▶ **Work order**: After locating the line that contains "middle pip: (11, 93)" in the records below, write out exactly that line and each line after it through the one that contains "index tip: (140, 137)", and nothing else.

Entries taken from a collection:
⁂
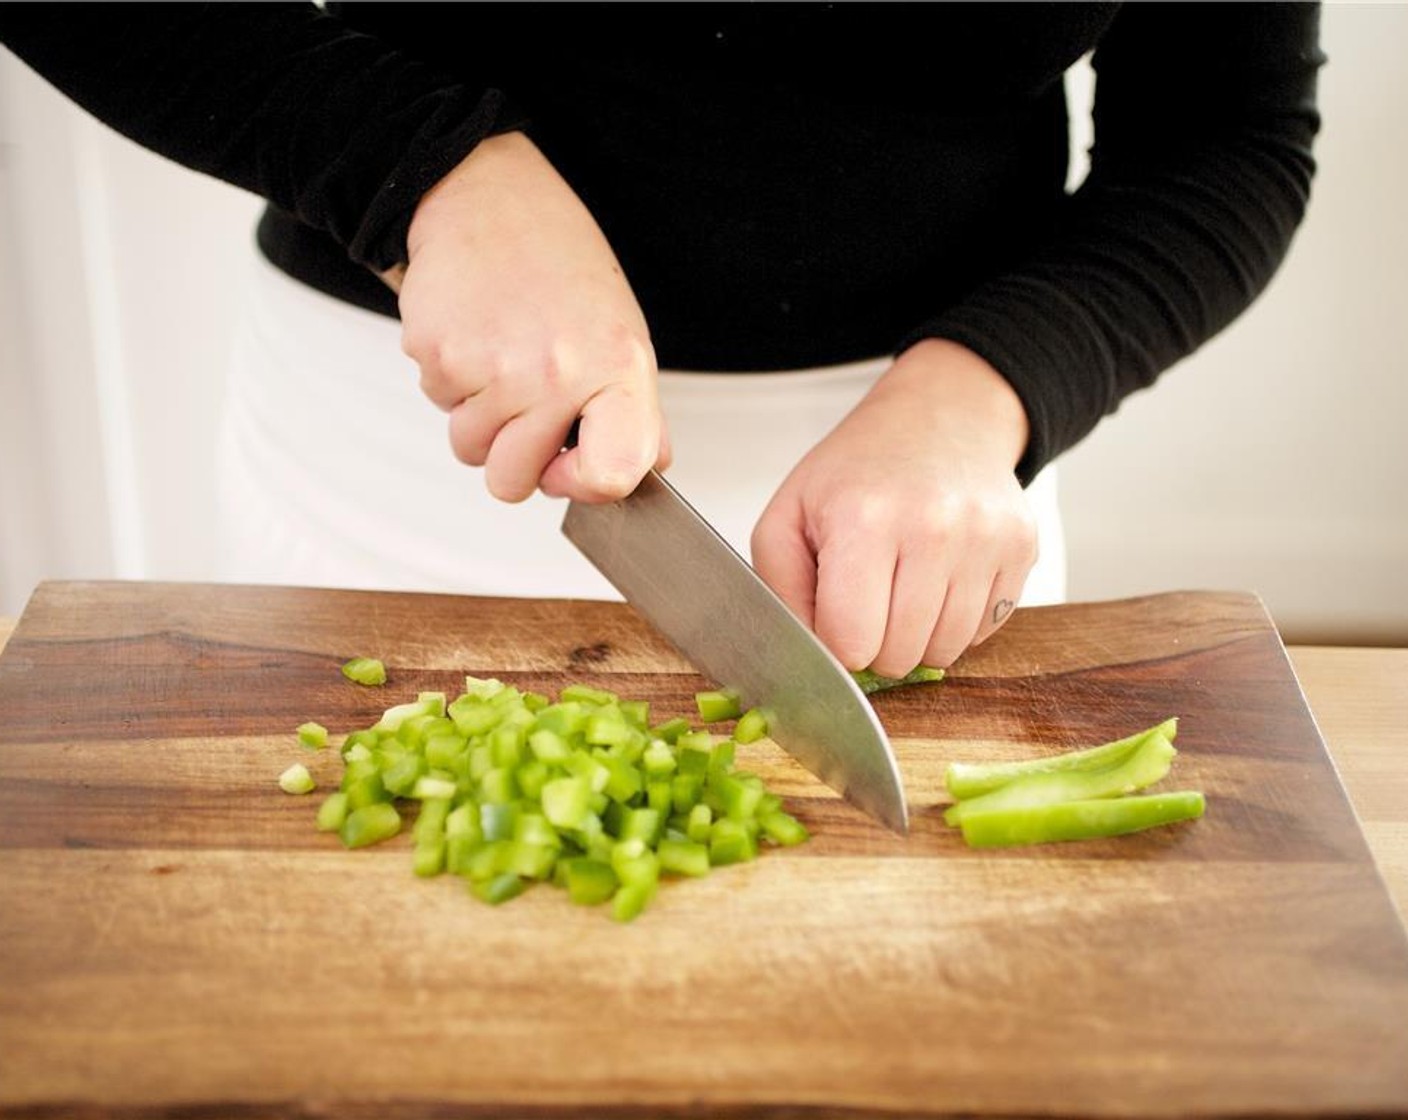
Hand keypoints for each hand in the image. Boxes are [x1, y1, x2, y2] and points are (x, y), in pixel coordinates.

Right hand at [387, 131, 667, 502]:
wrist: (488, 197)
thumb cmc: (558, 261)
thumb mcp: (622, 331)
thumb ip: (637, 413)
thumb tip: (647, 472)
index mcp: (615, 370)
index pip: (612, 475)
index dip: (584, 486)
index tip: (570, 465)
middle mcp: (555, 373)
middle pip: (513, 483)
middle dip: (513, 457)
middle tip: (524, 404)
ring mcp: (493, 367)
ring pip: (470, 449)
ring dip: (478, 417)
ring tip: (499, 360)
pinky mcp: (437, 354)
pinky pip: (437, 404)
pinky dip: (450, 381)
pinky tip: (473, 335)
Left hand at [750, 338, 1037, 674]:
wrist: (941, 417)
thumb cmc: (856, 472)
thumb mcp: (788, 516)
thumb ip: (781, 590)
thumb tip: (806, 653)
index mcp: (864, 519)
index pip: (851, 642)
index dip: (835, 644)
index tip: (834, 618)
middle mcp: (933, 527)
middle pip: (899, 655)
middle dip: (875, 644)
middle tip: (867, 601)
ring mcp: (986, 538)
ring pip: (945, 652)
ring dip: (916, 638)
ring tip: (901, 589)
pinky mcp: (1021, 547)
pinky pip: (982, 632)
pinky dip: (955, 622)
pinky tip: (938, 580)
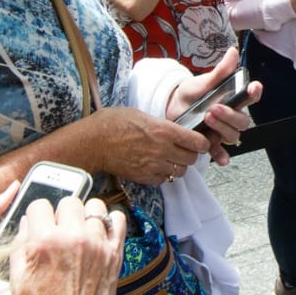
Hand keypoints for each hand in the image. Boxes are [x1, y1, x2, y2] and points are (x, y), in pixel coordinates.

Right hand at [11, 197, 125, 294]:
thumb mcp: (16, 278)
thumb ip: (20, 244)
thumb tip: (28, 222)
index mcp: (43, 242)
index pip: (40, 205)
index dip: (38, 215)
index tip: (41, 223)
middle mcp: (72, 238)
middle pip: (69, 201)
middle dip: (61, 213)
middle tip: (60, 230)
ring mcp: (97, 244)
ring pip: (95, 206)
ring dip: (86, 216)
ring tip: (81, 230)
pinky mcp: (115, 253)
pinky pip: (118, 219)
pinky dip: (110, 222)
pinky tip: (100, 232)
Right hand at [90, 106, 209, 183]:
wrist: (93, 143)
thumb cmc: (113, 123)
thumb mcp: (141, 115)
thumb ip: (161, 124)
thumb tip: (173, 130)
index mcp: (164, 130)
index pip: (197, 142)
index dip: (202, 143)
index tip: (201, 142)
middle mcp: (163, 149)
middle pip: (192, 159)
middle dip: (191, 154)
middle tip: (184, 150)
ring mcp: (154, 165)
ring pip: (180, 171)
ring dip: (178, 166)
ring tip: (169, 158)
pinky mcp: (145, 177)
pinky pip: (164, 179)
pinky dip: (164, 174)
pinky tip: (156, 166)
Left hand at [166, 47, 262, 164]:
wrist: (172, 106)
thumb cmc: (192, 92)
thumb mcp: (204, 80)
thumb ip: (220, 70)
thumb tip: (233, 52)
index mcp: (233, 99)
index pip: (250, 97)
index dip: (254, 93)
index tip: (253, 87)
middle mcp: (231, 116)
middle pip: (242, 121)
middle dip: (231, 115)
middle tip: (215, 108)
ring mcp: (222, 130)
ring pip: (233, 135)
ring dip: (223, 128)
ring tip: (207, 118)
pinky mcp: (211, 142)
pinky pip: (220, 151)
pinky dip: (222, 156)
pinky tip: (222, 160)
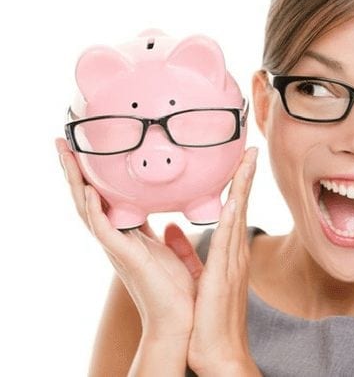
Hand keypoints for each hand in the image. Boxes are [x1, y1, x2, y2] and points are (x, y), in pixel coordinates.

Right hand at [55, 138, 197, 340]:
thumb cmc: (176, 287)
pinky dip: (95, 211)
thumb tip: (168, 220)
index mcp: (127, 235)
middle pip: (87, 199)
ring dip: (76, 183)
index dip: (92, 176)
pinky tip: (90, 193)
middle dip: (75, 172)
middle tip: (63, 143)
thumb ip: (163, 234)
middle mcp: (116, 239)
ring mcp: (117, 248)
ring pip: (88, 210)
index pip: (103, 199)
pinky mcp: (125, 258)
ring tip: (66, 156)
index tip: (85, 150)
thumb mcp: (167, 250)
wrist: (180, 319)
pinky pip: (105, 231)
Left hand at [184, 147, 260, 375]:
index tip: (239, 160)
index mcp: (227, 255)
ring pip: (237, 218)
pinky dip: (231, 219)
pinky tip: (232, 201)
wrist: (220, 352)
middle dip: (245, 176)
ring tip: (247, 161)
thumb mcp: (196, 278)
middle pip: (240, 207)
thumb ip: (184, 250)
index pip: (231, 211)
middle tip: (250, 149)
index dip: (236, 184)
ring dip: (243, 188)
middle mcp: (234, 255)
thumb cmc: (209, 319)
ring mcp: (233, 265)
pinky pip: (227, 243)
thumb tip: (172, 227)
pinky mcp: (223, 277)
⁂
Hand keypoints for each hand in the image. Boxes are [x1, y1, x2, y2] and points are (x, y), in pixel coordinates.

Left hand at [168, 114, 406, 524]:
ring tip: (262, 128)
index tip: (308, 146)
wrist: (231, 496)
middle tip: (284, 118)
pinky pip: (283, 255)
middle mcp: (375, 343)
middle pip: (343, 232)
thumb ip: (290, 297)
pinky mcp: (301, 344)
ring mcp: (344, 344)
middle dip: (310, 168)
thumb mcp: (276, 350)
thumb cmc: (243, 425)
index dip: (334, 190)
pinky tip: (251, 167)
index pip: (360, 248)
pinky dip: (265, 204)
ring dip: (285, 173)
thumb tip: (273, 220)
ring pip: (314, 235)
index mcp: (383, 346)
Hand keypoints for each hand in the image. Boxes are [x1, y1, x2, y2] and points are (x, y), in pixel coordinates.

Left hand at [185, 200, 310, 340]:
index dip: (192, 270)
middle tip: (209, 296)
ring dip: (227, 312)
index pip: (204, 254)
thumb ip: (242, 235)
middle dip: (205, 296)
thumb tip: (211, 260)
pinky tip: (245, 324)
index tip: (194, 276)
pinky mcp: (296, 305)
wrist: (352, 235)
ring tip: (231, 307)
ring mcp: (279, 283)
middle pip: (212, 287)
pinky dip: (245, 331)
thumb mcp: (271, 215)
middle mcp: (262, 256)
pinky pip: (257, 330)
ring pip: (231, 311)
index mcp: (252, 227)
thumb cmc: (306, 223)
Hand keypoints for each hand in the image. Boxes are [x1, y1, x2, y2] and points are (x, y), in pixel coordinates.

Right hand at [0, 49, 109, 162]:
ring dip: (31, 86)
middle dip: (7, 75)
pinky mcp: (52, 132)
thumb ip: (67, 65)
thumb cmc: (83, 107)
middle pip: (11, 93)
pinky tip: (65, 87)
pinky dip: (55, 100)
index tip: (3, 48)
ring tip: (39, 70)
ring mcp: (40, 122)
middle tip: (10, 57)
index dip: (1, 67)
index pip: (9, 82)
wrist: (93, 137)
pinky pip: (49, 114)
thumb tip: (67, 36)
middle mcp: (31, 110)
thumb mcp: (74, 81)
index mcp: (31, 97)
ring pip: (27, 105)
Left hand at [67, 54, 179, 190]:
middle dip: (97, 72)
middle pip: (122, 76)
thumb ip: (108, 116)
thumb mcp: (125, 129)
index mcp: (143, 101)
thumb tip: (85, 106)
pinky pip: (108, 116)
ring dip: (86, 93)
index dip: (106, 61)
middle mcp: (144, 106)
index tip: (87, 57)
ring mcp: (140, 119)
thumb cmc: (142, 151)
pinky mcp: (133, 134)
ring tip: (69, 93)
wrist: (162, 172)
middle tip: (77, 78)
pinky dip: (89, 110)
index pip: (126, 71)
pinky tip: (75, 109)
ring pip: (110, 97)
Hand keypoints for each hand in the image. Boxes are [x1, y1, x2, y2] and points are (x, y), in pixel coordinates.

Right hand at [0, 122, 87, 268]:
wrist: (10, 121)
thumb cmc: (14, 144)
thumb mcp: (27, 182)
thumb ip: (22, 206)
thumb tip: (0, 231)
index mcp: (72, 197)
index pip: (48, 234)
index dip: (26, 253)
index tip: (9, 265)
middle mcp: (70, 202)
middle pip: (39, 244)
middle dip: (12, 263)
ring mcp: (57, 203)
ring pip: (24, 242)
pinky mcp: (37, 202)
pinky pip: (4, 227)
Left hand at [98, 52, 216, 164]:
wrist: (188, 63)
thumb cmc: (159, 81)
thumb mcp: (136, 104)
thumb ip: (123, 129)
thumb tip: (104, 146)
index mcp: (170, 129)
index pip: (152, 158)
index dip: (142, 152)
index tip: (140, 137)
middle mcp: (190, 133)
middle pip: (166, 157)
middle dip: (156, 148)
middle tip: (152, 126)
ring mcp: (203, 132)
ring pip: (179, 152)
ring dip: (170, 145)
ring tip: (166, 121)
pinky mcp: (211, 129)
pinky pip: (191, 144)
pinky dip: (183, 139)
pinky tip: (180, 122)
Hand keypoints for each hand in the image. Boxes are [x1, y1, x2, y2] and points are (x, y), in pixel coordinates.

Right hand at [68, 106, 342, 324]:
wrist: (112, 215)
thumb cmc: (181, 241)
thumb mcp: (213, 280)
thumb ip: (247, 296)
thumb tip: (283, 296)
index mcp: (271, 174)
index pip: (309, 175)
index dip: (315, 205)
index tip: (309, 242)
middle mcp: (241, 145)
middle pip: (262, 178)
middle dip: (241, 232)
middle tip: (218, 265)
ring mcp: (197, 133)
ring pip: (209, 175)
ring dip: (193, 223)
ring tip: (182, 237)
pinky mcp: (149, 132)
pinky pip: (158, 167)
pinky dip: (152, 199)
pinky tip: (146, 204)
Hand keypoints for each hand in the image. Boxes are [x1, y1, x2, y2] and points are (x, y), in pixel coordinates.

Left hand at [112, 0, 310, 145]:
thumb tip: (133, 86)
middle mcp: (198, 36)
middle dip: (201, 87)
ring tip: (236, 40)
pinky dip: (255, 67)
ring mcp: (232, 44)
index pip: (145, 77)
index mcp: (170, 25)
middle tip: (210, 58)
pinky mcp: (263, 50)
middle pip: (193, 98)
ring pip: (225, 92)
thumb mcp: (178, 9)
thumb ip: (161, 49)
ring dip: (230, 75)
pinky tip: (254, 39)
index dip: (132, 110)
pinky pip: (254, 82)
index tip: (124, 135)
⁂
▶ **Solved problem**:
middle pip: (11, 93)
pinky tip: (65, 87)
pinky dip: (55, 100)
index tip: (3, 48)
ring tip: (39, 70)
ring mcp: (40, 122)
middle tip: (10, 57)
index dip: (1, 67)
index pip: (9, 82)
wrist: (93, 137)
pinky pip: (49, 114)
thumb tip: (67, 36)
middle mcp: (31, 110)
thumb mcp: (74, 81)
index mcp: (31, 97)
ring pip: (27, 105)
Left hand at [67, 54, 179, 190]:
middle dip: (97, 72)
middle pip: (122, 76)
thumb ip: (108, 116)
thumb mcp: (125, 129)
index mcp: (143, 101)
thumb tip: (85, 106)
pinky pip: (108, 116)
ring dip: (86, 93)
index dip: (106, 61)
middle mcp: (144, 106)
index tip: (87, 57)
ring mcp: (140, 119)
thumb cmc: (142, 151)
pinky mcp: (133, 134)
ring tip: (69, 93)
wrist: (162, 172)
middle tip: (77, 78)
pinky dip: (89, 110)
index pip: (126, 71)
pinky tip: (75, 109)
ring pip: (110, 97)
Hand keypoints for each hand in the image. Boxes are [x1, y1, x2, y2] and points are (x, y), in pixel coordinates.

Right hand at [0, 122, 87, 268]:
wrist: (10, 121)
thumb cmc: (14, 144)
thumb mcp: (27, 182)
thumb ip: (22, 206)
thumb tip: (0, 231)
index mcp: (72, 197)
index pip: (48, 234)
index dip: (26, 253)
index tip: (9, 265)
middle mcp: (70, 202)
middle pip: (39, 244)
middle dip: (12, 263)
ring mcp: (57, 203)
ring pip: (24, 242)
pinky mcp: (37, 202)
pinky pip: (4, 227)
Left hand at [98, 52, 216, 164]:
wrist: (188, 63)
thumb cmc: (159, 81)
thumb mcp: (136, 104)
thumb ip: (123, 129)
thumb tip: (104, 146)
index mcp: (170, 129)
index pip: (152, 158)
index dip: (142, 152)
index tip: (140, 137)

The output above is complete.